## Material supplied
☆ ☆ ☆ ☆ ☆ ☆ ☆

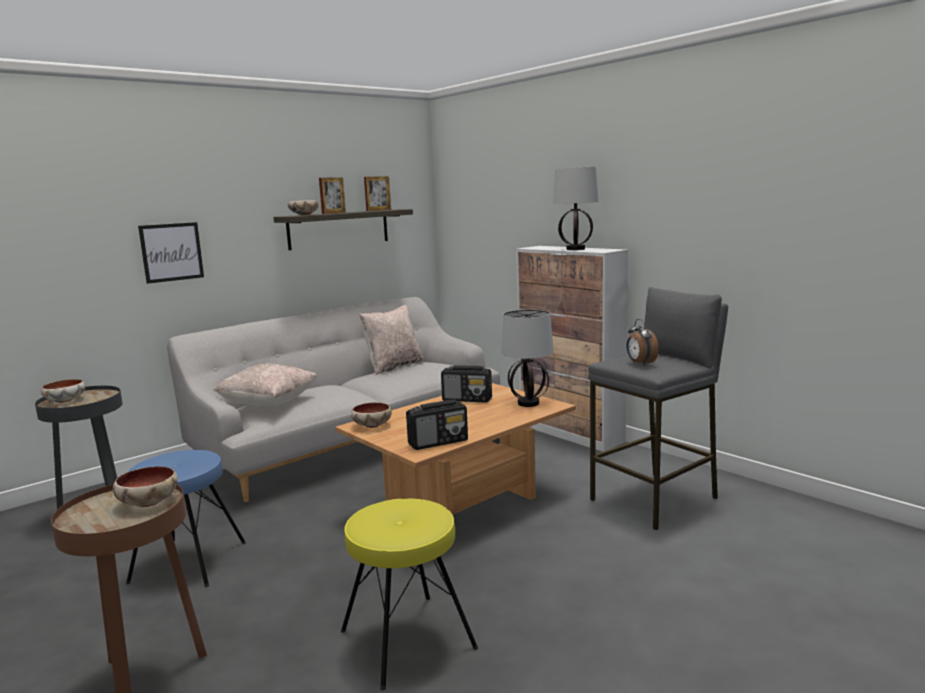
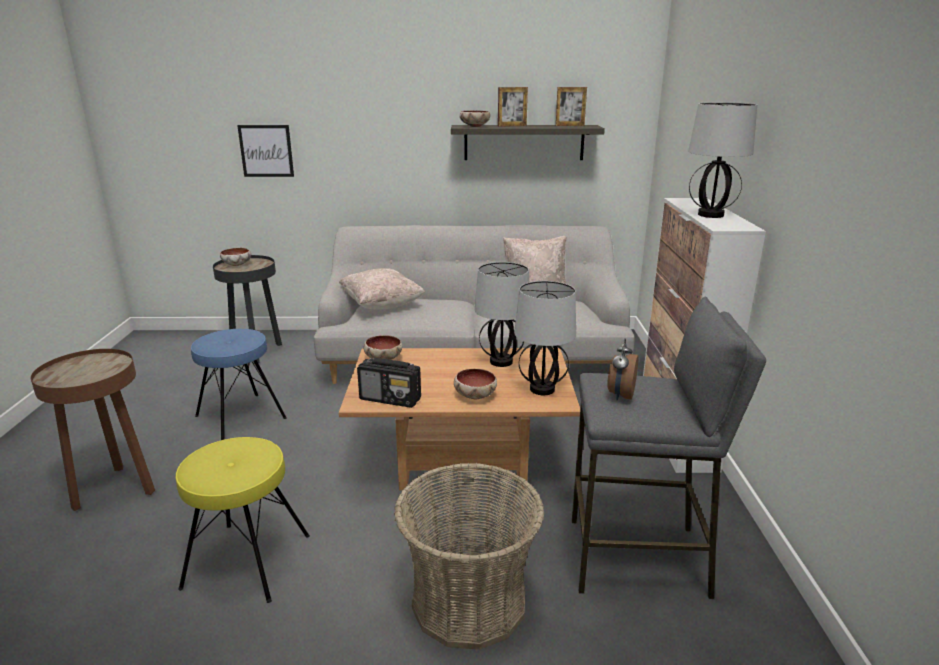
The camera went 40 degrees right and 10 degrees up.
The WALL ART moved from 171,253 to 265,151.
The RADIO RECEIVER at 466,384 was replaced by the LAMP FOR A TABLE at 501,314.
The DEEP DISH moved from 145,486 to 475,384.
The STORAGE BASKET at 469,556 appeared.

☆ ☆ ☆ ☆ ☆ ☆ ☆

Please write out, exactly as they appear, only the lines from the one holding "The RADIO RECEIVER" through the end of the data.

The RADIO RECEIVER at 466,384 was replaced by the LAMP FOR A TABLE at 501,314.
The DEEP DISH moved from 145,486 to 475,384.
The STORAGE BASKET at 469,556 appeared.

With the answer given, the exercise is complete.